-- RECORDS FOR THE EXERCISE follows --

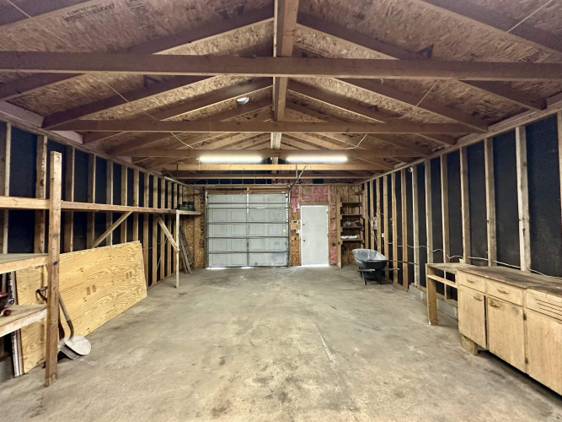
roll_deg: +0.8
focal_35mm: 14
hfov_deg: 102.1
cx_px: 281
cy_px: 211
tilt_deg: +2.2
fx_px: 227
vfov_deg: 85.7
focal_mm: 2.22
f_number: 2.2
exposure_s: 1/60
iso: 500
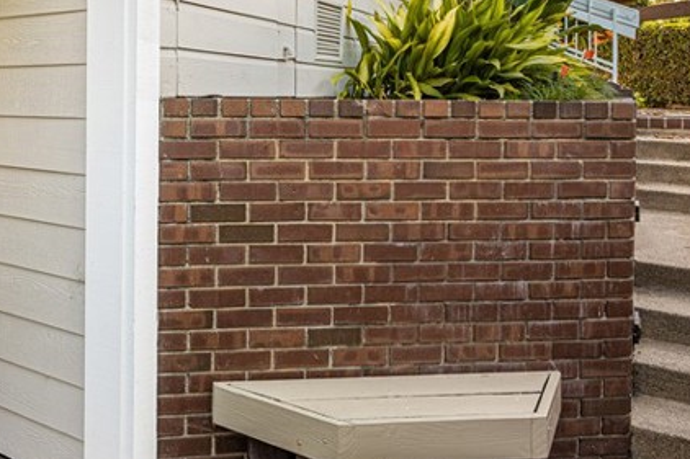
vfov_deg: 37.6
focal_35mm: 34
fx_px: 651
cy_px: 100
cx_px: 113
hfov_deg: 51.4
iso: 100
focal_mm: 14
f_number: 8
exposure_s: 1/200
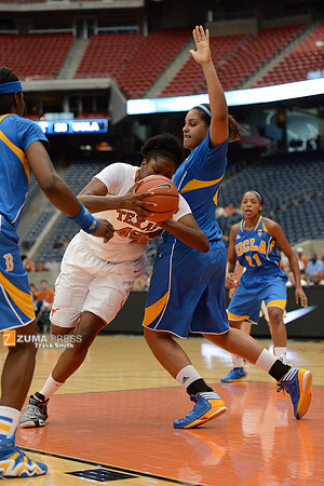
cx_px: 162
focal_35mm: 78
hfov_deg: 17.5
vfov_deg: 26.0
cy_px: 243
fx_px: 1053
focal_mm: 78
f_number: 2.8
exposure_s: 1/1250
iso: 1000
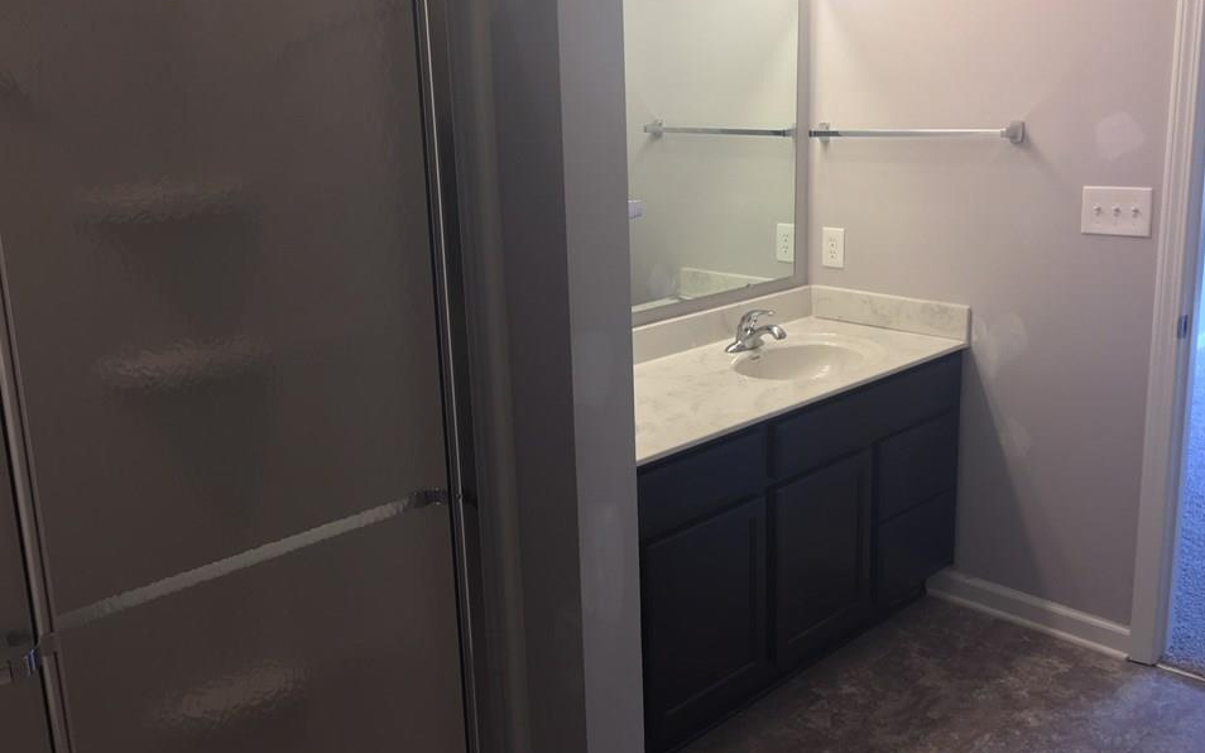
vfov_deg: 38.3
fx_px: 1084
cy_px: 345
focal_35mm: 33
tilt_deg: -11.8
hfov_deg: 58.1
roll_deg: +1.3
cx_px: 586
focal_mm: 4.15
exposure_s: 1/40
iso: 25
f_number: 2.2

-- RECORDS FOR THE EXERCISE concluded --

▸ BRIEF: What you return should match the records line for line, minus the pictures.

▸ EXPECTED ANSWER:
roll_deg: +0.8
focal_35mm: 14
hfov_deg: 102.1
cx_px: 281
cy_px: 211
tilt_deg: +2.2
fx_px: 227
vfov_deg: 85.7
focal_mm: 2.22
f_number: 2.2
exposure_s: 1/60
iso: 500
vfov_deg: 37.6
focal_35mm: 34
fx_px: 651
cy_px: 100
cx_px: 113
hfov_deg: 51.4
iso: 100
focal_mm: 14
f_number: 8
exposure_s: 1/200
cx_px: 162
focal_35mm: 78
hfov_deg: 17.5
vfov_deg: 26.0
cy_px: 243
fx_px: 1053
focal_mm: 78
f_number: 2.8
exposure_s: 1/1250
iso: 1000
vfov_deg: 38.3
fx_px: 1084
cy_px: 345
focal_35mm: 33
tilt_deg: -11.8
hfov_deg: 58.1
roll_deg: +1.3
cx_px: 586
focal_mm: 4.15
exposure_s: 1/40
iso: 25
f_number: 2.2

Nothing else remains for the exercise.